_WHAT THE EXERCISE ASKS_
Before returning the data, strip out the pictures and keep everything else exactly the same.

_PROVIDED MATERIAL_

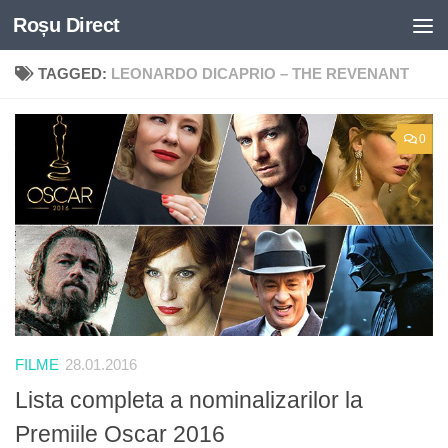
Roșu Direct
Skip to content
TAGGED:
LEONARDO DICAPRIO – THE REVENANT
0
FILME
28.01.2016
Lista completa a nominalizarilor la
Premiile Oscar 2016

_TASK RESULT_
Roșu Direct
Skip to content
TAGGED:
LEONARDO DICAPRIO – THE REVENANT
0
FILME
28.01.2016
Lista completa a nominalizarilor la
Premiile Oscar 2016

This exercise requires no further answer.